*** Begin section ***

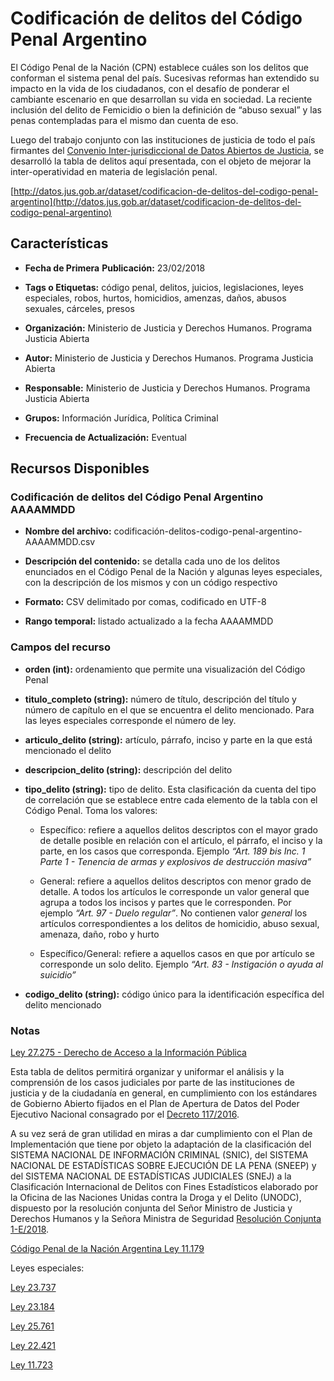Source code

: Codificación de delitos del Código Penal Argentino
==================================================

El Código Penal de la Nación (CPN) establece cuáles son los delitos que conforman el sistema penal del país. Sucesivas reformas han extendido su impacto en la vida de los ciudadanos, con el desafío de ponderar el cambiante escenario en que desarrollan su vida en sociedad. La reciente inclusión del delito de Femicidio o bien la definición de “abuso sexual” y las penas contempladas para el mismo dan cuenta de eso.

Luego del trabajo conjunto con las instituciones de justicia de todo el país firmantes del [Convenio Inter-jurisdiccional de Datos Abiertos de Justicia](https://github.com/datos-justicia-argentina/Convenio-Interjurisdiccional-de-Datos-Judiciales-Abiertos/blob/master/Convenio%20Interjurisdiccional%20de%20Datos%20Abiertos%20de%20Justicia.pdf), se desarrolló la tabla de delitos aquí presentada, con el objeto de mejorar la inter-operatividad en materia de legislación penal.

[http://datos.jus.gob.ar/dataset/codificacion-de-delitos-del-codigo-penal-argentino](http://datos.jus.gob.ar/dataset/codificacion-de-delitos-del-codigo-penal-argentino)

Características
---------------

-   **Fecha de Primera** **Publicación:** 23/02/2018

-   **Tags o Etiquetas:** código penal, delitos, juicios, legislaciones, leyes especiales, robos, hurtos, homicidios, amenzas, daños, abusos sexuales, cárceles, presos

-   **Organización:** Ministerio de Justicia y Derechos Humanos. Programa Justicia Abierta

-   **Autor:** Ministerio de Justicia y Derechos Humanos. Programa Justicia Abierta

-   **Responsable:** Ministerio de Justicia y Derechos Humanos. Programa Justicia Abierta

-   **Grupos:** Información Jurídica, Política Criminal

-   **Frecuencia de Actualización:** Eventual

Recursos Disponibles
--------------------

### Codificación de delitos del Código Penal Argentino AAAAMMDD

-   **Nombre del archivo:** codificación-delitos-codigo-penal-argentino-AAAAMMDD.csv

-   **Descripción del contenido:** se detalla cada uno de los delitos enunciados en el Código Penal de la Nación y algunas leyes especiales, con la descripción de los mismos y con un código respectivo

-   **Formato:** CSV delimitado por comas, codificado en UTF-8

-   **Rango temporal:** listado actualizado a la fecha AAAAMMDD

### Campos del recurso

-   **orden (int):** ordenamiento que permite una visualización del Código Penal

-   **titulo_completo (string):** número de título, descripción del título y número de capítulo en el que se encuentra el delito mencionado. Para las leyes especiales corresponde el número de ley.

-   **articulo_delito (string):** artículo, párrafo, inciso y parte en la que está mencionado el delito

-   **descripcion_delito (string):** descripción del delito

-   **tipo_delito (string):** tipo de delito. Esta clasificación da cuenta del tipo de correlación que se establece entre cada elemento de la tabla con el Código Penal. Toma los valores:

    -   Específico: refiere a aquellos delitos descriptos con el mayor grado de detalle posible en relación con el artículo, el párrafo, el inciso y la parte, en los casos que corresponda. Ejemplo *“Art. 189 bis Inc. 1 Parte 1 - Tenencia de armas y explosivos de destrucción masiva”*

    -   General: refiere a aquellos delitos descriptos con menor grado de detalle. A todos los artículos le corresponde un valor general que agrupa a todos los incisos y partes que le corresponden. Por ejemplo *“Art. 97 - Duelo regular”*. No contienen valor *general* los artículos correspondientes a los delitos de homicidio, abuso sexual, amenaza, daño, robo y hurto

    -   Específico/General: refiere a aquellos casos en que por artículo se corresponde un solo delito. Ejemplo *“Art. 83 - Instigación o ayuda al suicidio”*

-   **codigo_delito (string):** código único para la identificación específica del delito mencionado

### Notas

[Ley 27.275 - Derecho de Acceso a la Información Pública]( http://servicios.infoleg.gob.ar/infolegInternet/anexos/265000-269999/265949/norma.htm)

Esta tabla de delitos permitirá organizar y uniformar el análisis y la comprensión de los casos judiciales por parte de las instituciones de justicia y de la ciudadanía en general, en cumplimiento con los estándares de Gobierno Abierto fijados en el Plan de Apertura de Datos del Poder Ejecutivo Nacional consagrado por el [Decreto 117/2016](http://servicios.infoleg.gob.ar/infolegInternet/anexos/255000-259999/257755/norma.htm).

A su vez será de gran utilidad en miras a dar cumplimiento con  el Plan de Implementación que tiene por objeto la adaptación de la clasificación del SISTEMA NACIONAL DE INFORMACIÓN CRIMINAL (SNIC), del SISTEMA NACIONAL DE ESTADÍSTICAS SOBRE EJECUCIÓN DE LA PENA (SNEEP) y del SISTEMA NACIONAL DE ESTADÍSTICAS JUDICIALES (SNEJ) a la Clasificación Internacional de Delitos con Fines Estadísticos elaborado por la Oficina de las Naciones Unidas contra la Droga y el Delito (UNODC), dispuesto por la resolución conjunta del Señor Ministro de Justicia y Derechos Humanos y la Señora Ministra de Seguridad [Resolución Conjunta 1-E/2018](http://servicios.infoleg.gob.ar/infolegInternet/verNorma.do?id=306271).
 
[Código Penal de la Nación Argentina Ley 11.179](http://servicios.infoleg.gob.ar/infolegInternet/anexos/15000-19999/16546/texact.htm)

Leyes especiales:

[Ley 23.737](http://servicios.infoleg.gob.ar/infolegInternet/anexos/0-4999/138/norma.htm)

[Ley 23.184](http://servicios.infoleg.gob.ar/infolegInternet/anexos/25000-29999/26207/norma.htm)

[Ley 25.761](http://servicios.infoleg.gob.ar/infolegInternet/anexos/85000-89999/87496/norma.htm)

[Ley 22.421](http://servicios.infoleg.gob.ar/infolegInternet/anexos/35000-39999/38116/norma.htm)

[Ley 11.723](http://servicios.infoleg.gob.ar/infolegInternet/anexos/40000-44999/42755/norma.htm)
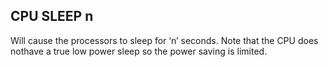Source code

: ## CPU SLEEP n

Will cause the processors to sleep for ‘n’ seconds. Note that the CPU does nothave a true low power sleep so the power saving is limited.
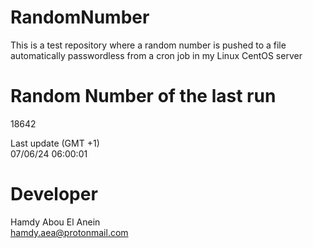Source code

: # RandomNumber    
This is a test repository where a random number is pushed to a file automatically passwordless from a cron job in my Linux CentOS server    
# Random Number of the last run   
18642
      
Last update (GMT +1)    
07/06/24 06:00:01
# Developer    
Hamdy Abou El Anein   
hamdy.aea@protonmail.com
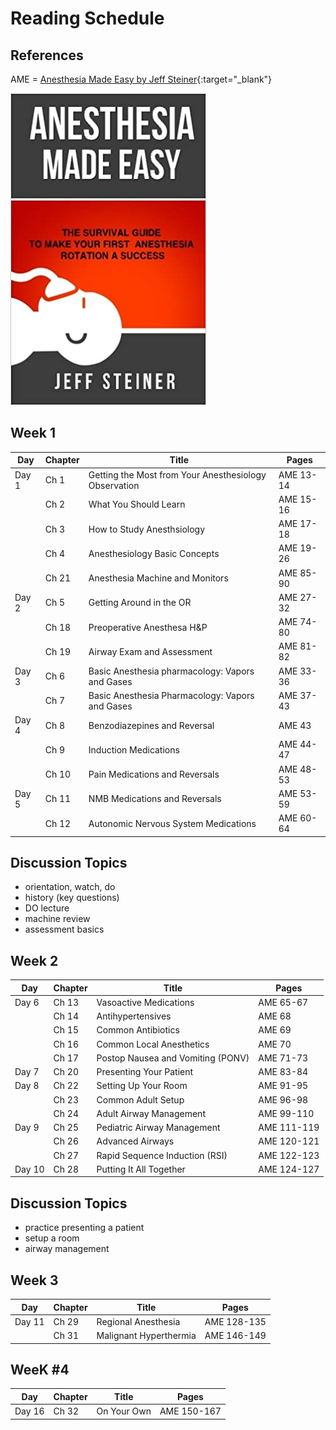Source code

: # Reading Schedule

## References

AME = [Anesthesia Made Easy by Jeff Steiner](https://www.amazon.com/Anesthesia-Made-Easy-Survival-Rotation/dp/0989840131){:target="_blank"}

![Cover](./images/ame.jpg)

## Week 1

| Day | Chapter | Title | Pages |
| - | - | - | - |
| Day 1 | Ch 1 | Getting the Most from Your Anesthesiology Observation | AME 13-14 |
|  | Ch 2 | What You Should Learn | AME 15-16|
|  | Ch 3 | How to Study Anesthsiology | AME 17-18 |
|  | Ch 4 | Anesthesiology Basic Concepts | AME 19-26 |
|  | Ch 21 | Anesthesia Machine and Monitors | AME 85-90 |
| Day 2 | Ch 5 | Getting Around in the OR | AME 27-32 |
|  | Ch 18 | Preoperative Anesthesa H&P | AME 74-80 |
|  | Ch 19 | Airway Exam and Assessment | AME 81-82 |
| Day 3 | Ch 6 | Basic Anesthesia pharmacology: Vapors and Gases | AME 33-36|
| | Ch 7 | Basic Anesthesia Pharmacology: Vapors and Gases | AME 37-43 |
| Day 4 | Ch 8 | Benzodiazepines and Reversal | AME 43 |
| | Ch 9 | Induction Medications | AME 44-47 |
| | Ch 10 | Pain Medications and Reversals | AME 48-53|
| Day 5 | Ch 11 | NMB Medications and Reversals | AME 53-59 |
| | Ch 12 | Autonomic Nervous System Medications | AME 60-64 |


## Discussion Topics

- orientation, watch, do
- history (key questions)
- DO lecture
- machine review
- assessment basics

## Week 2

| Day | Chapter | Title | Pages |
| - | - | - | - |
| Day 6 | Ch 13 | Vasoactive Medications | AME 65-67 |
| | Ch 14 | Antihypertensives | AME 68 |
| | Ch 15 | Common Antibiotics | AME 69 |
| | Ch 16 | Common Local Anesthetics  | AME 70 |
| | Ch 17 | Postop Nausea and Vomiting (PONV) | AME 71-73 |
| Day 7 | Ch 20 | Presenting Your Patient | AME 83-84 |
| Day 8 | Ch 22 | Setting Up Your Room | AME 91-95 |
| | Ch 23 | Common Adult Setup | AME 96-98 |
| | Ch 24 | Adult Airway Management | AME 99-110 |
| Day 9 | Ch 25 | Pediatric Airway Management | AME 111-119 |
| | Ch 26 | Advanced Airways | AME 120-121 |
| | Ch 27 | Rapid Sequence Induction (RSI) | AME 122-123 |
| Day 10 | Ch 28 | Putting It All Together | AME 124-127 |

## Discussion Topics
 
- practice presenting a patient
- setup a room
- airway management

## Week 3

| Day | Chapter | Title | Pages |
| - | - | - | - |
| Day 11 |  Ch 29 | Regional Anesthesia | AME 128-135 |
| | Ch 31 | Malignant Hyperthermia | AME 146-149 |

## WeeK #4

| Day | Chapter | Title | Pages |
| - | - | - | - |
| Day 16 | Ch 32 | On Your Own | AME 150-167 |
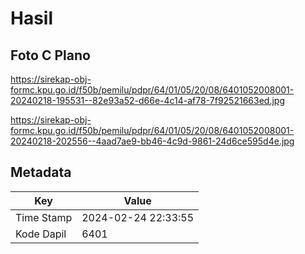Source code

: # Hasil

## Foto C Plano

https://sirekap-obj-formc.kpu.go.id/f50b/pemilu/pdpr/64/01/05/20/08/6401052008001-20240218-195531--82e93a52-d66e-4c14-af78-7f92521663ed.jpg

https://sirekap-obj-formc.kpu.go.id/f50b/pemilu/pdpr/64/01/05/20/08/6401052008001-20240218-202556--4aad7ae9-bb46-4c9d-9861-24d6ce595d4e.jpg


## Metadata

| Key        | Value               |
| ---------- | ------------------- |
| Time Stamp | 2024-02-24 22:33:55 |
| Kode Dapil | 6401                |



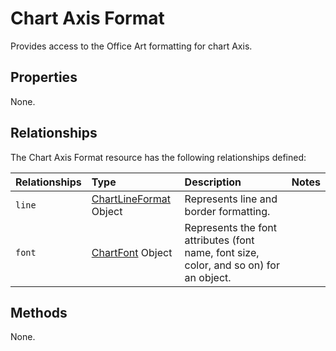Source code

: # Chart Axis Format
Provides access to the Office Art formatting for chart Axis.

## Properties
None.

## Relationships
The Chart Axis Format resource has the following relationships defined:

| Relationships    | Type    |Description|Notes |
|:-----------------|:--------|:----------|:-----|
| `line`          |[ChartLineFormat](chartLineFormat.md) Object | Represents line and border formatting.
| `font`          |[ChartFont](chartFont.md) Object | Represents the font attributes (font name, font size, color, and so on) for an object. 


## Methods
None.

*** End section ***

How to complete this task:
Nothing but the lines from the first line of the data above through the line holding "Luego del trabajo" may appear in the response, copied exactly and without pictures.

Task result:
Source code

: Codificación de delitos del Código Penal Argentino
==================================================

El Código Penal de la Nación (CPN) establece cuáles son los delitos que conforman el sistema penal del país. Sucesivas reformas han extendido su impacto en la vida de los ciudadanos, con el desafío de ponderar el cambiante escenario en que desarrollan su vida en sociedad. La reciente inclusión del delito de Femicidio o bien la definición de “abuso sexual” y las penas contempladas para el mismo dan cuenta de eso.

Luego del trabajo conjunto con las instituciones de justicia de todo el país firmantes del [Convenio Inter-jurisdiccional de Datos Abiertos de Justicia](https://github.com/datos-justicia-argentina/Convenio-Interjurisdiccional-de-Datos-Judiciales-Abiertos/blob/master/Convenio%20Interjurisdiccional%20de%20Datos%20Abiertos%20de%20Justicia.pdf), se desarrolló la tabla de delitos aquí presentada, con el objeto de mejorar la inter-operatividad en materia de legislación penal.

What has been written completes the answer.